A craze that’s slowly sweeping across the globe is… picking up litter.
OK, as crazes go, it might not be as glamorous as, say, the Macarena, but it’s a trend nonetheless.
Take3ForTheSea is an Australian Instagram account with more than 50,000 followers that urges everyone to, as you can guess, pick up three bits of litter.
There’s also Jeff Kirschner, who started the Litterati blog in 2013 and has now launched a Litterati app, designed to make litter-picking fun (again, hey, it’s no Macarena), while encouraging companies to do something about pollution.
And, on a more local level, councils and communities are urging residents to do their bit, such as the successful ItsMyStreet campaign in Ipswich and the #LitterHeroes group in Lincolnshire.
Give it a try: your hands might get dirty but your soul will soar.
‘Dementia is set to be the 21st century’s biggest killer and there is currently no cure,’ says Colin Capper, Alzheimer’s Society’s head of research development.
We know what you’re thinking: ‘We thought this was supposed to be “good” news?’

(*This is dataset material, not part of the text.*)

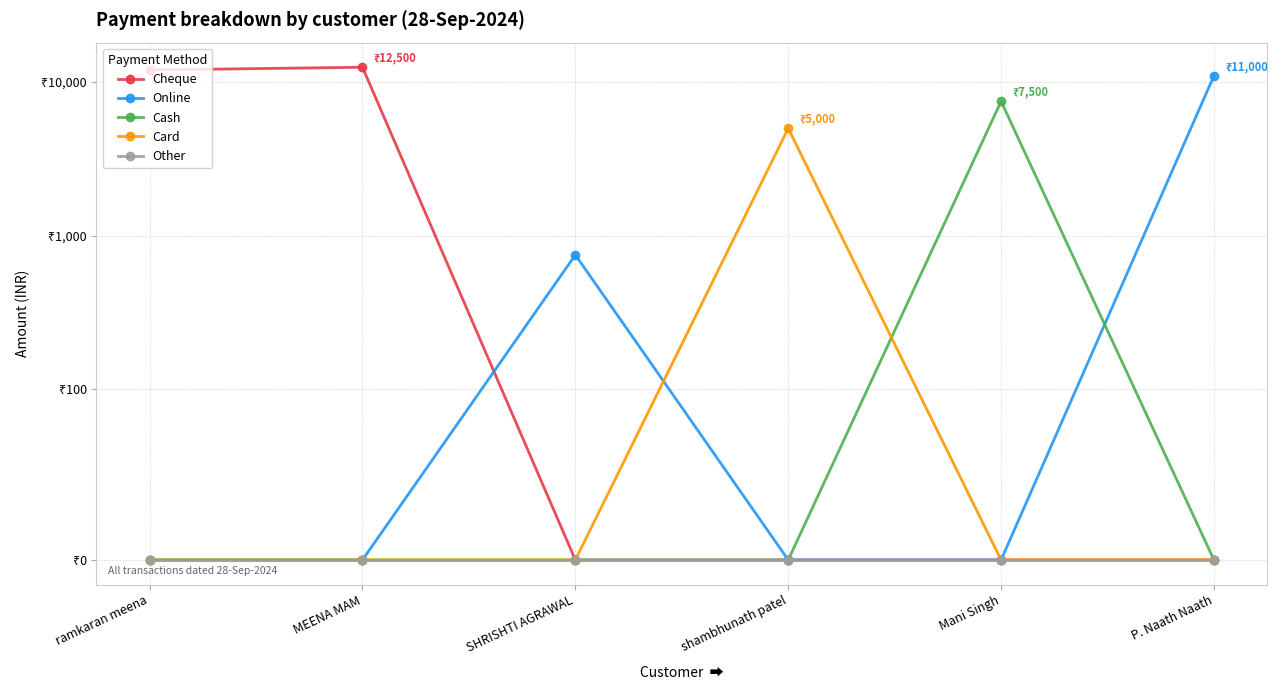

What are all the series names shown in the legend?

Cheque, Online, Cash, Card, Other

Well, it is, because the Alzheimer’s Society has announced it’s investing £2million over five years in three research grants at University College London, the University of Exeter and Newcastle University.
Researchers will create Centres Of Excellence to focus on key areas of dementia care research. With 72,000 people suffering from dementia in London alone, Colin adds, ‘these centres are an excellent example of how being united against dementia, and listening to those affected, can bring about real and lasting change through high-quality, world-leading research.’